When these proposed simple diagrams are realized by head-worn devices (e.g., earbuds, HMD), more participants in various groups can be involved in gait analysis research because those devices are easy to set up on participants. For example, those devices can be easily applied to people with Parkinson’s diseases, post-stroke, or post-concussion, for whom it is currently still very difficult and problematic to perform measurements with elaborate diagnostic systems. The performance of athletes can be also easily diagnosed outdoor without any spatial limitations. For further applications, more studies with various groups of people and conditions are needed with different gait velocities and ground conditions (e.g., slope, curve, softness).

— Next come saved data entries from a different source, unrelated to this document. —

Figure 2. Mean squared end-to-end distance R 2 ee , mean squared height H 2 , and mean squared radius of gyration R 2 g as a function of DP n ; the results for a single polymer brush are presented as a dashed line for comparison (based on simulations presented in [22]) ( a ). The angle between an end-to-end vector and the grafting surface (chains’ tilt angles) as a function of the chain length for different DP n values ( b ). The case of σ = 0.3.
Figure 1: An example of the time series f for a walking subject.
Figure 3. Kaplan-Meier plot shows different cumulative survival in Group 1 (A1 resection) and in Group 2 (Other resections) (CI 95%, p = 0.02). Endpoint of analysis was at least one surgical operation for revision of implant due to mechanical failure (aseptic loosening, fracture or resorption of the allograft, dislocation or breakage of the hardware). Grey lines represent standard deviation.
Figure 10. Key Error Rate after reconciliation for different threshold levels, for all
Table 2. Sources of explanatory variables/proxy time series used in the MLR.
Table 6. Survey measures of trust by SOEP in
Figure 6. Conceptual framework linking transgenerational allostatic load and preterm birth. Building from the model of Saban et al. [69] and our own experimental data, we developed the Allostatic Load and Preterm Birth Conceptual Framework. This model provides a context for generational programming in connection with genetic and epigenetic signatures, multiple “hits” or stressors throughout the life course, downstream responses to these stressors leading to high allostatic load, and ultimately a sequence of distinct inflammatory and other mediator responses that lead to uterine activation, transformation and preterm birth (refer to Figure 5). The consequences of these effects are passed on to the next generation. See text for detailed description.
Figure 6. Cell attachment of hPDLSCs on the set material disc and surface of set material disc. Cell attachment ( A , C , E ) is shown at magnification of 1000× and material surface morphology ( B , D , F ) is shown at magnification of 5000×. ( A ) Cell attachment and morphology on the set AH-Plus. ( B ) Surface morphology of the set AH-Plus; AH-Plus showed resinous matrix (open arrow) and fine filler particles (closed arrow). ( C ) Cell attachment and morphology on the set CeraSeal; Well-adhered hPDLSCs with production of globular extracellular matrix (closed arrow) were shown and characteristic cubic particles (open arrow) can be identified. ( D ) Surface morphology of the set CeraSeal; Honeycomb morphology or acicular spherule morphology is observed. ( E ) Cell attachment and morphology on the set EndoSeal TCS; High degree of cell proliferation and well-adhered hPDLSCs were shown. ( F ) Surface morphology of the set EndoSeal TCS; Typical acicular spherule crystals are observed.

Moreover, the diagrams can provide not only visualization, but also sonification [31]. The trajectories of diagrams are so intuitive that users might easily understand the sound generated by their gait patterns. Gait sonification is one of the emerging methods in the rehabilitation of post-operative gait problems (e.g., hip replacement [2]) or other neuro-structural problems such as Parkinson’s disease [32]. It is also expected that the diagrams might be applied to other body parts (e.g., pelvis, foot) instead of the head during walking.

5. Conclusions

This study was undertaken to analyze gait symmetry on head trajectory diagrams using head-worn IMU to inform about gait symmetry. Based on head kinematics, three diagrams, gait eye diagram at the head I and II (GE-H I, GE-H II), and gait W-diagram at the head (GW-H) were designed, which can easily inform about the level of gait symmetry on the transverse and frontal plane. The proposed method using H-IMU implies that today’s head-worn devices (e.g., earbuds, smart glasses, HMD) can easily monitor user’s gait symmetry outside laboratories or clinics. Although this study was conducted with a limited number of participants and conditions, it succeeded in visualizing the status of gait symmetry. In future studies, the visualization methods will be run on head-worn devices independently from the whole motion capture system. Furthermore, if it can provide real time feedback visually or acoustically, it can contribute to rehabilitation and therapy of abnormal gait as on people with Parkinson disease or post-stroke patients, as well as maintenance of users’ healthy symmetry gait in daily life.